## [Set problem 1]
Answer these questions using the data mesh passage:
(a) Whom does it call the inventor of Data Mesh?
(b) What does it say the platform team builds?
(c) With what kind of organization was the implementation engagement that inspired it?
## [Set problem 2]
List every top-level area of technical decision that the data mesh passage gives after "These include:".

## [Passage]
Enable javascript in your browser for better experience. Need to know to enable it? Go here.

A streamlined developer experience in Data Mesh (Pt. one)

The platform team’s point of view

This is the first blog in a two part series exploring the creation of a streamlined developer experience  in data mesh (part two is here). You can read high level data mesh architecture here. The practical learnings explored herein have all been inspired from one of our Data Mesh implementation engagement with a large health care provider.

 

In the data mesh journey, the platform team plays a critical part: they build the self-serve platform. In this blog, we cover everything the platform team needs to consider when building it. 

 

A self-serve platform is important because it’s responsible for bootstrapping the infrastructure required by the data product teams to build, deploy and monitor data products. As Zhamak Dehghani — the inventor of Data Mesh — describes it,  a self-serve platform is really a high-level abstraction of your infrastructure that removes complexity and the friction of provisioning. In other words, the key to a successful self-serve platform is a smooth and intuitive developer experience.

 

As a first step, platform and data product teams need to work together to define and determine a data product’s high level architecture. This logical architecture is everything that allows it to function effectively for its users.

 

How to define a high level data product architecture  

 

There are a number of important technical decisions that platform and data product teams need to make together in order to define the product architecture.

 

These include:

 

  • Data Acquisition

    • How do we ingest data from input ports?

       

  • Data Storage and compute 

    • How should we provision resources for data processing?

    •  What should we use to store datasets? Do we need intermediate storage? 

       

  • Data Modelling and Transformation

    • How should we apply modeling and transformations on the data?

Collected data:
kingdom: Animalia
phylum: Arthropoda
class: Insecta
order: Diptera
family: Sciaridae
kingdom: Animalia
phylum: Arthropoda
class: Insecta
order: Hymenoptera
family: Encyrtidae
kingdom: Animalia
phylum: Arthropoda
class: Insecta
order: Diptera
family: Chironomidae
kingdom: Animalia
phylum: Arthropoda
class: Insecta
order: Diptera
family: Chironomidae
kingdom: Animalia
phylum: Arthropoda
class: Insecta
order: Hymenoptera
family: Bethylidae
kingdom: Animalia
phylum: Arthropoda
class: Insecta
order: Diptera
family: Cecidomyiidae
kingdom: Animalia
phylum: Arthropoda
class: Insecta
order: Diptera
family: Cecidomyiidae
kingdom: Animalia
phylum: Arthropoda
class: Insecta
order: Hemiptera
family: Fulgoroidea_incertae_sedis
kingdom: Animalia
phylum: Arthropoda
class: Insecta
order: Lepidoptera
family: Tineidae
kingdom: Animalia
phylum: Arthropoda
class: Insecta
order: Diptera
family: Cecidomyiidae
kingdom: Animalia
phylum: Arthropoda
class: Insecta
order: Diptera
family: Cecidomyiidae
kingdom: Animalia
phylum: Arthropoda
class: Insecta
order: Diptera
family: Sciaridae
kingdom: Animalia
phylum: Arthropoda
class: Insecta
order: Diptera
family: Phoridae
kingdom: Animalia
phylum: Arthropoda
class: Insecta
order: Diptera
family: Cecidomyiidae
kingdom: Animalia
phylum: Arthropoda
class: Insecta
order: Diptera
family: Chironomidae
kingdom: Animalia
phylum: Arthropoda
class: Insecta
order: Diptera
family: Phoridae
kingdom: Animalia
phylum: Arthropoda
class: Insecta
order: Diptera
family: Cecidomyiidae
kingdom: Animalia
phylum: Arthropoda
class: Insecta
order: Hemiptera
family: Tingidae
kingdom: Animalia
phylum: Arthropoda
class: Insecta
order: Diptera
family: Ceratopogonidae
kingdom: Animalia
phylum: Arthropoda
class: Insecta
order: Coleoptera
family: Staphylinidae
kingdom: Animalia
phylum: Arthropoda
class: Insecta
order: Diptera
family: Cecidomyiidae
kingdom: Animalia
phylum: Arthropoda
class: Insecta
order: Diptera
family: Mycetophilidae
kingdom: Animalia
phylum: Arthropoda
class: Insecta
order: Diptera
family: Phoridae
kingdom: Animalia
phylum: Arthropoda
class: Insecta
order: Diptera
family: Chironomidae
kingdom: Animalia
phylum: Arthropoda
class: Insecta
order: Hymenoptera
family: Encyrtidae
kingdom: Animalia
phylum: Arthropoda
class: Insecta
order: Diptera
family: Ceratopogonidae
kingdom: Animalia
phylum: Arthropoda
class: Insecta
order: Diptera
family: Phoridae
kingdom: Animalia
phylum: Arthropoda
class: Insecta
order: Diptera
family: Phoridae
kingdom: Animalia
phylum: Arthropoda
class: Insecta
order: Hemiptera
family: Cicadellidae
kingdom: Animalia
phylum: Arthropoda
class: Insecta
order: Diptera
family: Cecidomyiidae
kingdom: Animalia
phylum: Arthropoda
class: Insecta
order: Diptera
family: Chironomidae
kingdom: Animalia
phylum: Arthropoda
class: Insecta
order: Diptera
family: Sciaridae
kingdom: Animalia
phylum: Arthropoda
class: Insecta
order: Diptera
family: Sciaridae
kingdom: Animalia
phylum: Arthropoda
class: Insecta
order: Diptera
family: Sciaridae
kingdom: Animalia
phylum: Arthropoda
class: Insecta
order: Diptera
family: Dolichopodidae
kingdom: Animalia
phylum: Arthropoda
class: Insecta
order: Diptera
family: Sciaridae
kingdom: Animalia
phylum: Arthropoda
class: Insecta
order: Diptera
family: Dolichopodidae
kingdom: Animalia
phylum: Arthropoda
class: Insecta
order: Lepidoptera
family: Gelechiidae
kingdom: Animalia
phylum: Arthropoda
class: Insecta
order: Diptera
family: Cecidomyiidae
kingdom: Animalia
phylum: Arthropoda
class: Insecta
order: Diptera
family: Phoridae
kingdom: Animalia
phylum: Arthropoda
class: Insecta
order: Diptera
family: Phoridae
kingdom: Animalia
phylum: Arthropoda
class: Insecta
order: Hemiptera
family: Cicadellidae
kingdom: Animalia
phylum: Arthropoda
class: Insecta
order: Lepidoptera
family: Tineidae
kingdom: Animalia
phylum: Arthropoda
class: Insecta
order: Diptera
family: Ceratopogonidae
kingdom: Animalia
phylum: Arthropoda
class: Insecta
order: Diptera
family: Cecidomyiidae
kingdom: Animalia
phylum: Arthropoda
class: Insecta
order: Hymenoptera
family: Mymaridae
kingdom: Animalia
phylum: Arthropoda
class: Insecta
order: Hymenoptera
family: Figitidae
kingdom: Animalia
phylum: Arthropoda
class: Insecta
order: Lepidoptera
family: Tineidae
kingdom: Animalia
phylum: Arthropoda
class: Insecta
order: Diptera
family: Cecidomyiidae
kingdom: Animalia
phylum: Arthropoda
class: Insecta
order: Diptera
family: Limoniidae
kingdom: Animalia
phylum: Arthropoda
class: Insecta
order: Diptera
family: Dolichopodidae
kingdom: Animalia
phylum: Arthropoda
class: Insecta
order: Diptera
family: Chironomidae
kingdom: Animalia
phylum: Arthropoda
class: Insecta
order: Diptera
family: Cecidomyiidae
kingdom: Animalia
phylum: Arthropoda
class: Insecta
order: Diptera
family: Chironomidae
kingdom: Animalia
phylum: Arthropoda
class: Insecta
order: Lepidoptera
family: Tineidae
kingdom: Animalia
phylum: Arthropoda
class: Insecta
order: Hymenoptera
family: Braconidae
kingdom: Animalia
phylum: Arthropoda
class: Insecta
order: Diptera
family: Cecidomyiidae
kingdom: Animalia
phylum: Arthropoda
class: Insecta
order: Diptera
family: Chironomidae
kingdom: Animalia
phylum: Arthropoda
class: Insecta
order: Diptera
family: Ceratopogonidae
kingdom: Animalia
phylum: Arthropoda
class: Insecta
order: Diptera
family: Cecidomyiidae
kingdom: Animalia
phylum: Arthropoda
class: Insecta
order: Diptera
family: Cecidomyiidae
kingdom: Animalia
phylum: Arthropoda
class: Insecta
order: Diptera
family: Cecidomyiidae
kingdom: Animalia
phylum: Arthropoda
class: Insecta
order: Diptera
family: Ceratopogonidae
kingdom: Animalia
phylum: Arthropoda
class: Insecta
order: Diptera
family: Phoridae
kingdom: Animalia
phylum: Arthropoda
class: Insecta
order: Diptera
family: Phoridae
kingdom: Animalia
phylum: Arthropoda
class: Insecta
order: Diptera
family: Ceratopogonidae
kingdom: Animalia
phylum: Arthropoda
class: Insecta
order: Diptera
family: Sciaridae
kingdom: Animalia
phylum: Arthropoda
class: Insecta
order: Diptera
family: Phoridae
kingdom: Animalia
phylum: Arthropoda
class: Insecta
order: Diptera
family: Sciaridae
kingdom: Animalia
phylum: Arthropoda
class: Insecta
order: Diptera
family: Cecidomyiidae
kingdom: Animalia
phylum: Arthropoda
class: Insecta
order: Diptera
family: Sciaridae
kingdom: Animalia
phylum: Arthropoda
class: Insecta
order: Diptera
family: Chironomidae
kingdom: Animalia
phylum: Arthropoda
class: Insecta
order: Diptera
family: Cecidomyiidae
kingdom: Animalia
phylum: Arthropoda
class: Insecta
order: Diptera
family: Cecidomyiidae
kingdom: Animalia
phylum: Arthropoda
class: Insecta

## [Task result 1]
(a) Zhamak Dehghani
(b) The self-serve platform
(c) A large health care provider

## [Task result 2]
- Data Acquisition
- Data Storage and compute
- Data Modelling and Transformation